Music has always been around Margaux Sauvé, born in Quebec to a family of musicians; she picked up the violin at the tender age of five. Moving on to the Conservatoire in Quebec, she quit due to “missing the fun part of it” but still loved music so started to play violin in local bands. Singing came a bit later as she thought that “to be a singer you had to have a powerful voice and be loud”, something that doesn’t come naturally to her as a quiet, thoughtful person. Alongside this, the pop music on the radio whilst growing up in Quebec wasn’t connecting with her, so it wasn’t until she started to write music whilst studying psychology at University that the creativity and desire to express revealed itself: “it just opened a completely new path for me”.
Writing music as Ghostly Kisses arrived at a moment where Margaux was in “a living situation I was not able to get out of. A toxic relationship where I had a hard time understanding what was happening.” With this knowledge, it is understandable that most of her early music has a sorrowful but exploratory mood; knowing there were things she needed to express, but not understanding quite how instinctively she was writing until years later it became apparent what she was singing about.
And now, with ‘Heaven, Wait’, her mesmeric debut album ready for release, her songwriting has developed to the point that this is the first time she has written and felt like she was part of the conversation. Able to view herself with an external eye, the album reflects transitions and rebirth – still talking about difficult situations, but with the ability to cast someone else in the lead role, giving the music a deeply personal yet starkly universal appeal. One which Margaux feels has come from “a more mature, adult way of looking at it.”

> **ACTIVITY**
In the profile of Margaux Sauvé, what was she studying at university when she started to write music? Please answer in a few words.

[Records drawn from a dataset]
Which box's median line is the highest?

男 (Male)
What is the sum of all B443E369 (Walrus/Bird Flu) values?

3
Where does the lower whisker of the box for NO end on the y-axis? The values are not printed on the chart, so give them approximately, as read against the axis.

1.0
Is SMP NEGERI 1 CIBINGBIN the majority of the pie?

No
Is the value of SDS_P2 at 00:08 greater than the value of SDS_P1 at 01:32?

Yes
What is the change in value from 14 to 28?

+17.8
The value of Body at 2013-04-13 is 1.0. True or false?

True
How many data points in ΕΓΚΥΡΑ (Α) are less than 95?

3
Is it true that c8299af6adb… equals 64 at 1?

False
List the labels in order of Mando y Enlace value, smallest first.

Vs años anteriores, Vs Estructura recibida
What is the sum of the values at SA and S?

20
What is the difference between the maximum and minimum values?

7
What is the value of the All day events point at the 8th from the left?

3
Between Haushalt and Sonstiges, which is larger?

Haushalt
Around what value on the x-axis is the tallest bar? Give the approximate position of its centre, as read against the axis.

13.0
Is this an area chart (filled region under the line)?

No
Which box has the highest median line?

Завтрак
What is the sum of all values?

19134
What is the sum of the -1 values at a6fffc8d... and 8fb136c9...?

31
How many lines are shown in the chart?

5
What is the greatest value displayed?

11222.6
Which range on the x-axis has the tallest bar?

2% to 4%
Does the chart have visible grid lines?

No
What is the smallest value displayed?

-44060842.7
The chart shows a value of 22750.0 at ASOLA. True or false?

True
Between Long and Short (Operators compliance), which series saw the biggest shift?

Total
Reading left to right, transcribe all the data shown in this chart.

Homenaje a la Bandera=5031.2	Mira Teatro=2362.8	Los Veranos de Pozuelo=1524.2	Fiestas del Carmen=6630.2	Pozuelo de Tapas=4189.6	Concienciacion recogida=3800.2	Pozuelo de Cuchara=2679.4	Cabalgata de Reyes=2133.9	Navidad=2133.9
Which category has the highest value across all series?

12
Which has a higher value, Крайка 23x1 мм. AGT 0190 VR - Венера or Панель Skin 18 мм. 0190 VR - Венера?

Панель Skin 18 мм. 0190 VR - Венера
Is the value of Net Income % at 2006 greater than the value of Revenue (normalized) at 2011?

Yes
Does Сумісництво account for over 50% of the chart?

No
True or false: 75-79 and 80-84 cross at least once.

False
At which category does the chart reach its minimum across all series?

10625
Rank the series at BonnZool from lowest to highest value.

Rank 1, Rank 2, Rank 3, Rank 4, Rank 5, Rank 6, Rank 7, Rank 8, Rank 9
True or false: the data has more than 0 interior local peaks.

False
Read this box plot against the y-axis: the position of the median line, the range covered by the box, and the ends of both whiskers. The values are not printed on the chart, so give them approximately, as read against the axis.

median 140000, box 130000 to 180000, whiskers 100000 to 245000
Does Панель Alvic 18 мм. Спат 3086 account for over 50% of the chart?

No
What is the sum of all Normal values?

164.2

> **WRITTEN ANSWER**
Psychology.